As many of you who have read anything of mine for a little while know that despite my problems, I always keep an open and almost constant communication with God. And although I know it always pays off, even if it's just to clear my thoughts, sort things out, or to help me become aware of the things I have to be thankful for in my life, sometimes the big man has a way of dropping off little gifts and leaving them nicely perched on my lap.

Yesterday's interview went, well, interestingly. It went well, but it was kind of unnerving. I couldn't get a read on the guy to save my life. he gave me almost nothing to work with in terms of a conversation and he seemed distracted (he kept looking over at his computer and the thing kept dinging (e-mails). At one point, towards the end of the thing, I was so rattled that I blanked out entirely on a few names. I recovered pretty quickly, but still, I didn't like it. So although I did the best I could, I was really bothered by the guy's behavior. I even called my old boss to see if she knew the guy and to ask if this is normal behavior for him. She sadly didn't know the guy.

This morning, I got an e-mail from a headhunter about a communications specialist position at Reuter's. I told him I would call him in the morning about it. So he sent me the job description. Then genius me, I left my cell behind so when I got home there were a ton of voice mails. The last one, however, made me grin and happy that I left it home. It was from the job that turned me down two weeks ago. They reopened the position and wanted to know if I could come in either tomorrow or Thursday. Now the reason I'm thankful I left the phone behind is because had I gotten the call, I know I would have taken the interview tomorrow. But since I got some time to think about it, I decided to go for Thursday. I can prepare a bit more, I can talk to the headhunter and I am allowing the people from Time to have more time to get back to me. Hopefully, this way, I will have two offers and a potential interview on deck. Not a bad position to be in.

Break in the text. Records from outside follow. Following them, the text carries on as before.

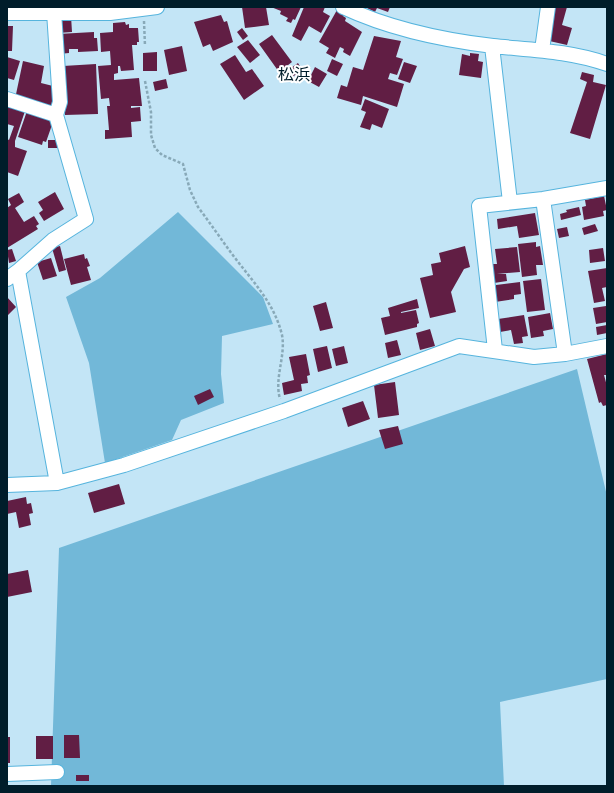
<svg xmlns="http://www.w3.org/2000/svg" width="614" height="793" font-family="Arial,'Noto Sans JP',sans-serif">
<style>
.green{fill:#72b8d8}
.building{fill:#611e44}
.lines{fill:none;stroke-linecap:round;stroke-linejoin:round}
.street-casing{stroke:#56b4dd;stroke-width:16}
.path{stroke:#88a9b8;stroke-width:2.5;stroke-dasharray:3 2;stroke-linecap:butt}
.street{stroke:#fff;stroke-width:14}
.labels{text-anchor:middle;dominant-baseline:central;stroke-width:4;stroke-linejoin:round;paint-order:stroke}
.quarter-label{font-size:16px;fill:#001d2a;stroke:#fff}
</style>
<rect width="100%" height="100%" fill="#c3e5f6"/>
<path class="green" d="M178 212 263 297 273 324 222 336 221 374 224 403 181 420 172 440 105 463 89 363 66 297 100 278Z
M577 369 607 496V679L500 702 504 786H51L59 548Z"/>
<path class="building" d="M242 7H266L269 25 245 28Z
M271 7H301L295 20 293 19 291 23 286 21 288 18 280 14 281 11Z
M304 7H325L323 12 330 16 321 33 309 26 301 41 292 36Z
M365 7H390L388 12 377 8 375 12Z
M549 7H567L562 25 572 28 567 45 545 40Z
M337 10 344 14 343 16 346 18 345 21 362 32 350 56 343 52 344 49 340 47 335 58 326 53 329 48 319 42Z
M221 15 224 22 227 21 233 42 213 51 210 44 203 47 194 22Z
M71 16 72 32 58 33 57 17Z
M125 22 126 25 129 24V28H138L139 42H137V45H132L134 70 121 71 120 66H118V73L114 74V80L139 78 142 106H131V108L140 107 141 121 131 122 132 137 105 139V130H109L107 106H110L109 98 101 99 98 66 111 65 110 51 101 52 100 33 113 32V23Z
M7 26H13L12 51H7Z
M242 28 248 36 243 40 237 32Z
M94 32V38H97L98 51 78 52V49H69V53L59 54 58 34Z
M272 35 292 62 279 72 259 44Z
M374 36 401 41 396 57 403 59 397 75 390 73 388 79 404 84 397 107 363 96 361 105 337 98 341 85 347 87 353 67 363 70Z
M248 40 260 55 250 63 237 47Z
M182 46 187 71 169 75 164 50Z
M157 52V71H143V53Z
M470 53 479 54 478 61 483 62 481 78 459 75 462 54 470 56Z
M235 55 246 72 252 69 264 86 244 100 220 64Z
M7 57 20 61 14 80 7 78Z
M332 59 343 64 337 76 327 71Z
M23 61 44 66 41 83 57 87 52 108 15 99Z
M404 62 417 66 410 83 398 79Z
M298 63 302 70 287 81 282 74Z
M96 64 98 114 65 115 63 66Z
M315 67 327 74 319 87 308 81Z
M582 72 594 75 593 82 606 85 590 139 570 133 587 82 580 79Z
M166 79 168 88 155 91 153 82Z
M365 99 389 109 382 128 372 124 370 130 360 127 366 112 361 110Z
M7 102 26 108 15 141V147L27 151 18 176 7 172V139L9 140 14 126 7 124Z
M27 111 51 114 49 121 53 122 46 142 43 141 42 145 18 137Z
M48 140H57V148H48Z
M55 192 64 209 44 221 39 213 43 210 38 202Z
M19 193 24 202 15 208 24 222 34 216 39 224 36 226 38 229 7 248V208L11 205 8 199Z
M604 196 607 210 603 211 604 216 584 220 582 207 586 206 585 200Z
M579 207 581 215 561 220 560 214 567 212 566 210Z
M535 213 539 235 519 238 517 226 498 229 497 219Z
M595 224 598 231 584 235 582 228Z
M567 227 569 236 559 238 557 229Z
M536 242V247L540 246 543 265H536L537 275 522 277 518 244Z
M60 246 66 270 59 272 52 248Z
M465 246 470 267 464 269 451 292 456 312 430 318 420 278 433 275 431 264 441 262 439 253Z
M517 247 520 272 497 274H506L507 281 494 283 491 264H497L495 249Z
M603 248 605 261 590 263 589 250Z
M12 249 16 261 9 263 7 250Z
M84 254 85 259 87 258 90 266 87 267 91 280 71 285 64 259Z
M51 258 57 276 43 280 37 262Z
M607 268V287L602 288 605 301 594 303 588 271Z
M541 279 545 310 527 312 523 281Z
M520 282 521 294 514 295V299L495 302 496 285Z
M7 297 16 307 7 316Z
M417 299 419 308 401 312V313L416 310 419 323 417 324V327L385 335 381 318 390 316 388 308Z
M326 302 333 328 320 331 313 306Z
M606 306 607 322 596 324 593 308Z
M550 313 553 329 543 331 544 336 531 338 528 317Z
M524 315 528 336 522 337 523 343 514 344 511 330 500 332 498 319Z
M607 325V333L597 335 596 327Z
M430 329 435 346 420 350 416 333Z
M397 340 401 355 388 358 385 343Z
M327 346 332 368 318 372 313 349Z
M344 346 348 363 336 366 332 349Z
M306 354 310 375 307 376 308 383 301 384 302 391 284 395 282 383 294 380 289 357Z
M607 354V375H604L607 386V405L603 406 601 402 599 403 587 359Z
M395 382 399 415 378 418 374 385Z
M210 389 214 397 198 405 194 396Z
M363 401 370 419 348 427 342 408Z
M398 426 403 444 385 449 379 430Z
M119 484 125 504 94 513 88 493Z
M26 497 27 504 31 503 33 513 29 514 31 525 19 528 16 512 7 514V501Z
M28 570 32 592 7 597V574Z
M64 735H79L80 758H64Z
M36 736H53V759H36Z
M7 737H10V763H7Z
M76 775H89V781H76Z"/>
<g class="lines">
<g class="street-casing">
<path id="street" d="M343 7C390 29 442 40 493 46 531 50 571 51 607 64
M7 13H110L157 7
M492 46 510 202
M542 50 548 7
M7 99 56 115
M543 199 565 354
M18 271 53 240 86 219 56 115 60 102 54 12
M7 279 18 271 57 483
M495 350 479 206 543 199 607 188
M7 485 57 483 124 465 284 411 459 346 534 357 565 354 607 346
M7 774 57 772"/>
</g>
<path class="path" d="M144 21 145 46
M145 81 151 112V135L155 148 162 155 183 164 190 190 198 207C210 223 221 239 232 254 252 281 274 302 282 335 286 356 274 378 280 399"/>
<use href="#street" class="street"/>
</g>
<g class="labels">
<g class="quarter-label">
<text x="294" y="74">松浜</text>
</g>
</g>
<rect width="614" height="793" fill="none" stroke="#001d2a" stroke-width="16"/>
</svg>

Now here's the part about the power of prayer and why I know the Big man looks out for me. Since I got turned down, I have been pretty depressed. I've been trying of course to keep a positive attitude and remain thankful for all the great things I have in my life. But still, most of my time praying has been spent asking for a miracle and asking why I feel like I'm being punished. I know that's not the case, but I still felt like it. Between him and I, I think we're cool enough for me to ask that. Especially after yesterday's interview. And now here I sit, not 24 hours later, somewhat spoiled for choices in job opportunities. Thank you LORD!


Dizzy Vizzy said...

The hardest part is waiting to see what is planned for us....

BeeOhVee said...

that, and trying to not sound like a whining and/or crying child, mid tantrum.